La Navidad de la crisis (I)

1. La Navidad es el misterio del nacimiento de Jesús de Nazaret que nos recuerda que «los hombres, aunque han de morir, no han nacido para eso sino para comenzar», como observa de modo tan brillante e incisivo Hanna Arendt, la filósofa hebrea que desmonta el pensamiento de su maestro Heidegger, según el cual el hombre nace para ser arrojado a la muerte. Sobre las ruinas de los totalitarismos del siglo veinte, Arendt reconoce esta verdad luminosa: «El milagro que salva al mundo, a la esfera de los asuntos humanos, de su ruina normal y “natural” es en último término el hecho de la natalidad[…] Esta fe y esperanza en el mundo encontró tal vez su más gloriosa y sucinta expresión en las pocas palabras que en los evangelios anuncian la gran alegría: “Les ha nacido hoy un Salvador”».


2. Ante el Misterio de la Encarnación, junto al Niño acostado en un pesebre (cf. Lc 2,16), así como frente al Misterio Pascual, en presencia del hombre crucificado, encontramos el lugar adecuado solo si somos inermes, humildes, esenciales; sólo después de haber puesto en práctica en el ambiente en el que vivimos —incluyendo la Curia Romana— el programa de vida sugerido por san Pablo: «Desaparezca de ustedes toda amargura, ira, enojo, insulto, injurias y cualquier tipo de maldad. Sean bondadosos unos con otros, sean compasivos y perdónense mutuamente, así como Dios los perdonó en Cristo» (Ef 4,31-32); sólo “revestidos de humildad” (cf. 1 P 5,5), imitando a Jesús «manso y humilde de corazón» (Mt 11, 29); sólo después de habernos colocado «en el último puesto» (Lc 14,10) y habernos hecho “siervos de todos” (cf. Mc 10,44). A este propósito, san Ignacio en sus Ejercicios llega hasta el punto de pedir que nos imaginemos estar en la escena del nacimiento, «haciéndome yo —escribe— un pobrecito y esclavito indigno, mirándolos, contemplándolos y sirviéndolos en sus necesidades» (114). 

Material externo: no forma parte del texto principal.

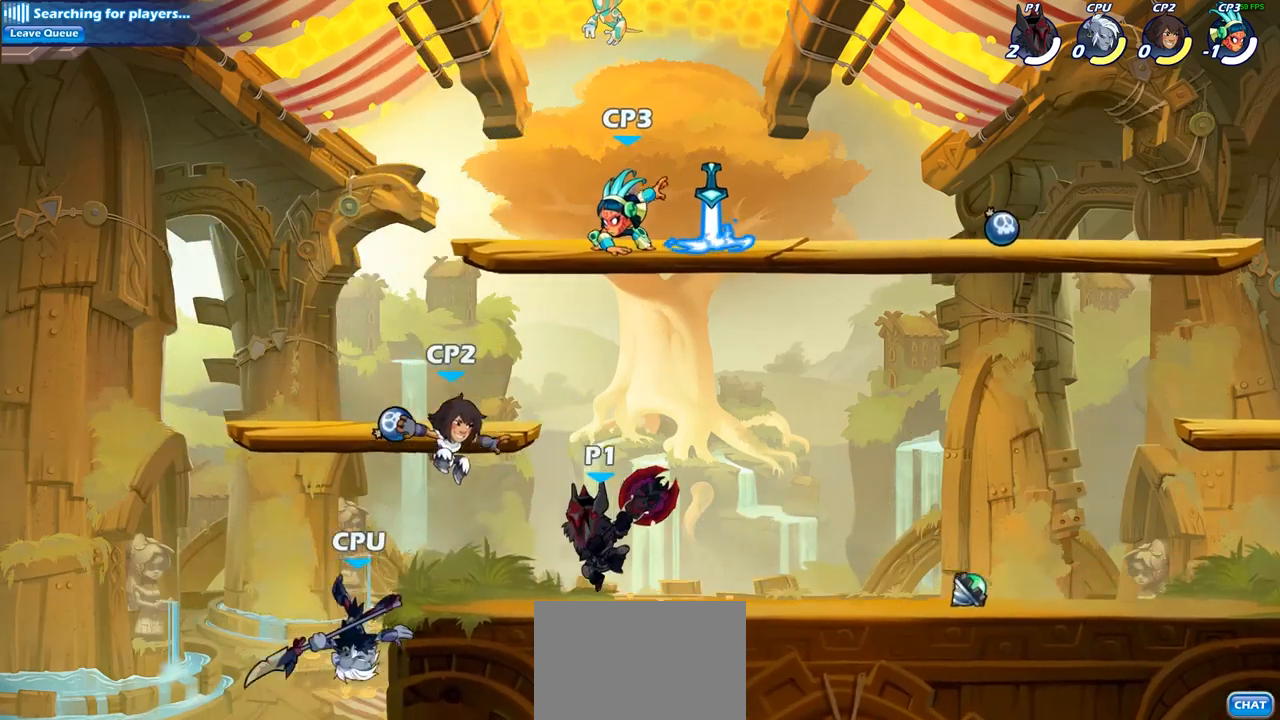
{"buttons": [], "left_stick": "center", "right_stick": "center", "events": [[133, "left_stick", "down"], [200, "CIRCLE", "down"], [300, "CIRCLE", "up"], [350, "left_stick", "center"]]}
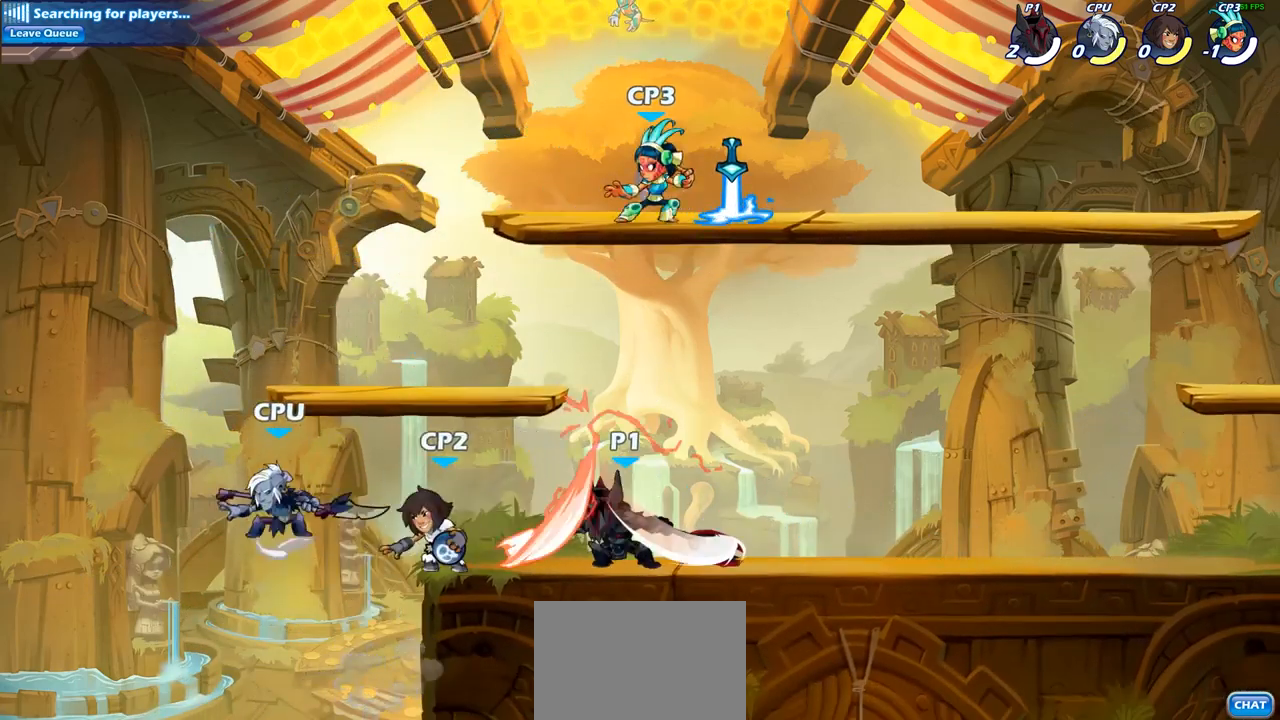
{"buttons": [], "left_stick": "center", "right_stick": "center", "events": []}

3. Esta Navidad es la Navidad de la pandemia, de la crisis sanitaria, socioeconómica e incluso eclesial que ha lacerado cruelmente al mundo entero. La crisis ha dejado de ser un lugar común del discurso y del establishment intelectual para transformarse en una realidad compartida por todos. Este flagelo ha sido una prueba importante y, al mismo tiempo, una gran oportunidad para convertirnos y recuperar la autenticidad. 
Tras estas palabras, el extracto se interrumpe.